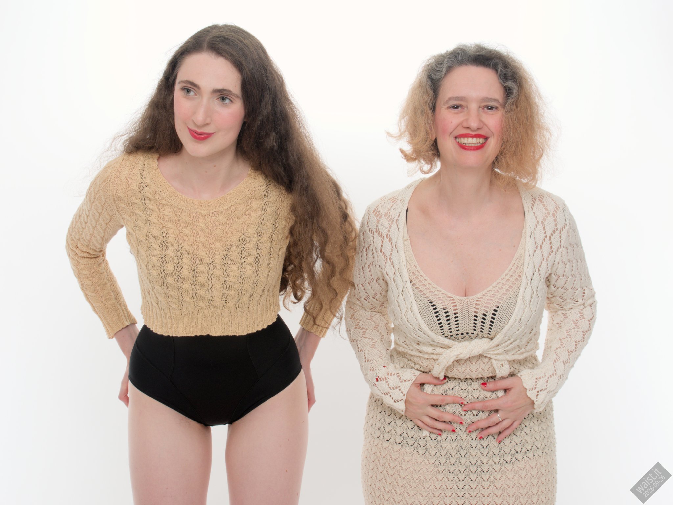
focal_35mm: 76
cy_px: 252
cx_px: 336
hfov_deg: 25.7
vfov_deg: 19.4
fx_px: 1478
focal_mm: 38
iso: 200
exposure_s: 1/100
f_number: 9
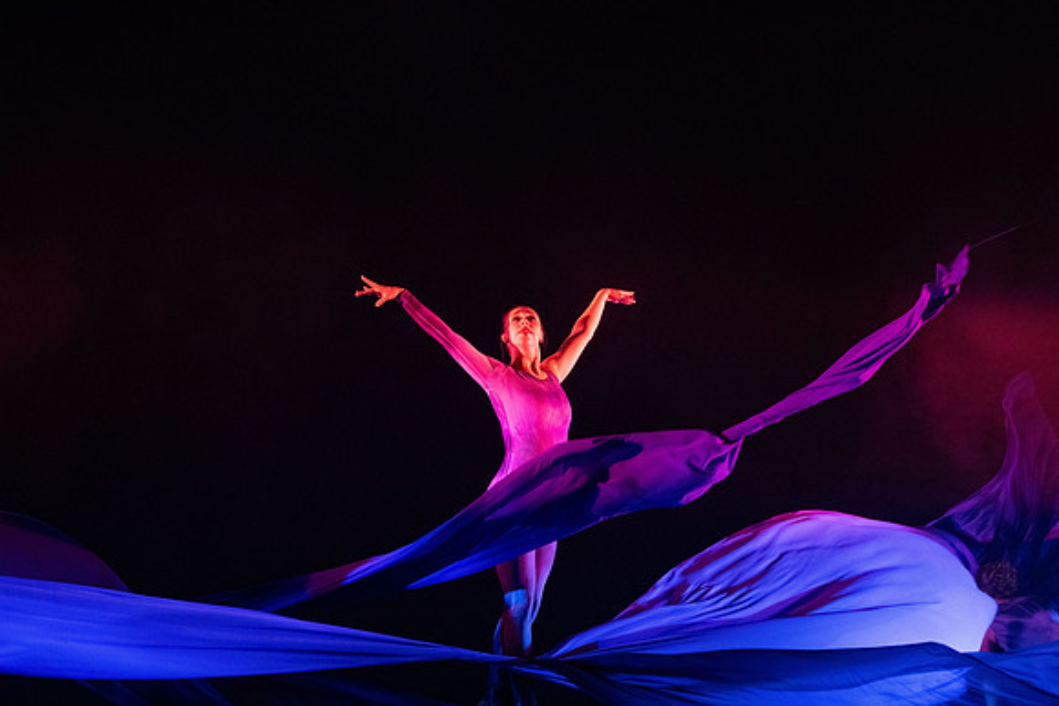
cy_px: 353
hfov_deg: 21.5
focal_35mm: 95
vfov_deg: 14.4
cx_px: 530
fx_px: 2795
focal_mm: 95
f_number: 2.8
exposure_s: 1/400
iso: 6400
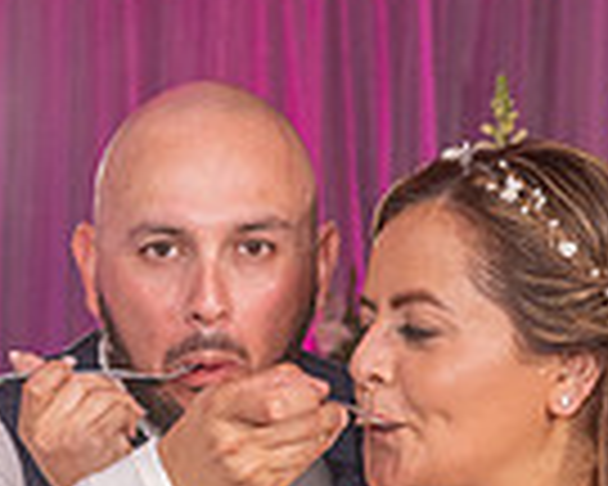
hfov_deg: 12.4
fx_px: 2753
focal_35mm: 153
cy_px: 695
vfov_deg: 9.8
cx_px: -5
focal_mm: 38
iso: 1600
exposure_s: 1/200
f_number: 4.5
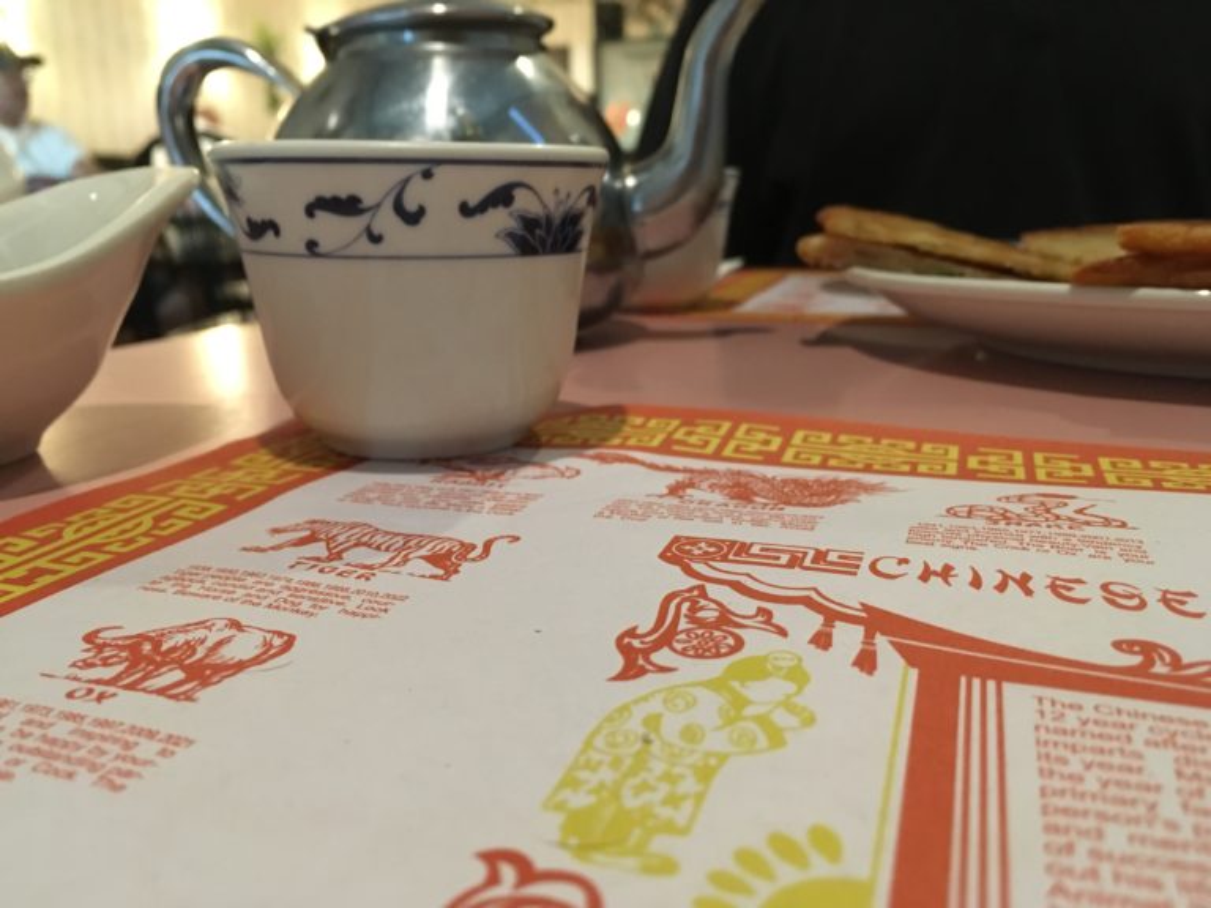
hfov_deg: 61.7
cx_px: 606
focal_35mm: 29
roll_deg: +0.8
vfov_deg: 48.2
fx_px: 1015
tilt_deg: -14.6
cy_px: 454
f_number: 2.2
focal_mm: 4.15
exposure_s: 1/15
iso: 400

========================

→ TASK PROMPT: Copy out exactly the lines between the line with "hfov_deg: 61.7" and the last line of the entries, counting both of those lines.

→ SOLUTION FOR THIS EXERCISE:
hfov_deg: 61.7
cx_px: 606
focal_35mm: 29
roll_deg: +0.8
vfov_deg: 48.2
fx_px: 1015
tilt_deg: -14.6
cy_px: 454
f_number: 2.2
focal_mm: 4.15
exposure_s: 1/15
iso: 400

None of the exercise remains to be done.